How is GenScript thinking about manufacturing capacity and its broader global strategy?

This is not only about U.S. manufacturing. It is also about the U.K. and global operations more broadly. From day one, we have wanted to deliver what we build to customers more quickly, and logistics are a critical part of that. When turnaround times were measured in months, shipping was a smaller part of the equation. But when you can get the work done in five days, shipping time becomes a major bottleneck. The conclusion is clear: we have to be closer to our customers.

That has been embedded in our strategy for years. In the U.S., we have three sites in New Jersey with highly automated operations. We have also expanded in Singapore and the Netherlands. We invest heavily in automation, engineering, and platform improvement, and devote 8% of our revenue every year to R&D. Increasingly, we are also extending our protocols and technologies into customers’ own labs. In the past we saw this as proprietary, but now we see that enabling customers in-house is more scalable, strengthens the relationship, and benefits both sides.

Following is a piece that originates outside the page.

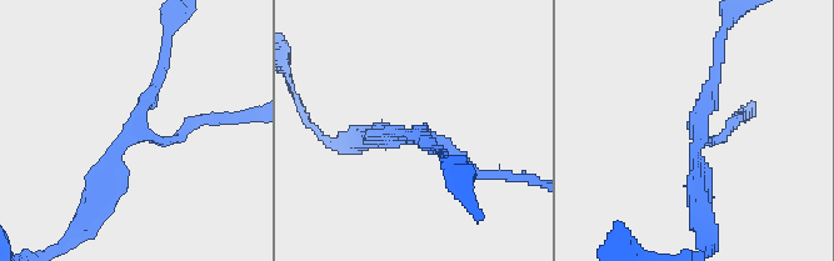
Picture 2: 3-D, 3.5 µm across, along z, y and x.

What are your top priorities for the next 12 months?

The first is further platform integration and innovation. Internally, we think in versions, always asking how to raise the standard in scale, turnaround, and complexity. Right now, gene to antibody can be done in five business days, but we are already asking whether we can do it in three. We are constantly looking for ways to remove steps and save time, because every half day and every half hour counts.

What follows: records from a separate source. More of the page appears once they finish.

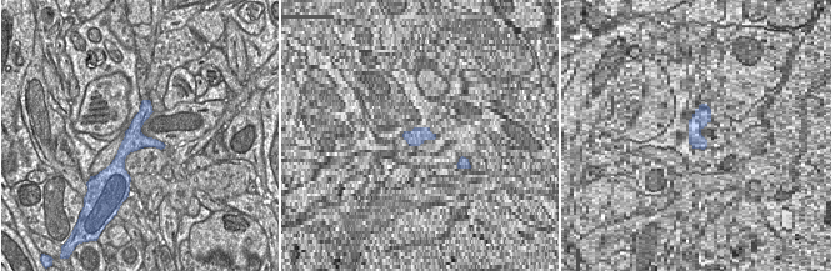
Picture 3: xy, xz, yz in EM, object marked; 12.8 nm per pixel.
act=accept runs_along=3:(146, 103), (116, 170) found='all the same cell'

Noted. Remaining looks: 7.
why='abrupt turn' act=inspect view=em slice=xy step=1 show=tint pic=1 at=(620, 133)

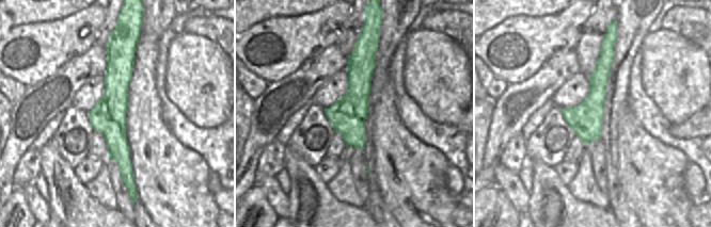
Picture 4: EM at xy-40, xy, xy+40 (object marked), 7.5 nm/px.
act=inspect view=3d um=3.5 at=same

The second priority is to build more scale through automation, making our systems more reliable, more robotic, and more profitable across our global sites. The third is product transformation: turning what we do internally into solutions customers can use in-house in a customized way. So the focus for the next year is clear: keep innovating the platforms, keep expanding the infrastructure through automation, and keep extending those capabilities into products customers can integrate into their own labs.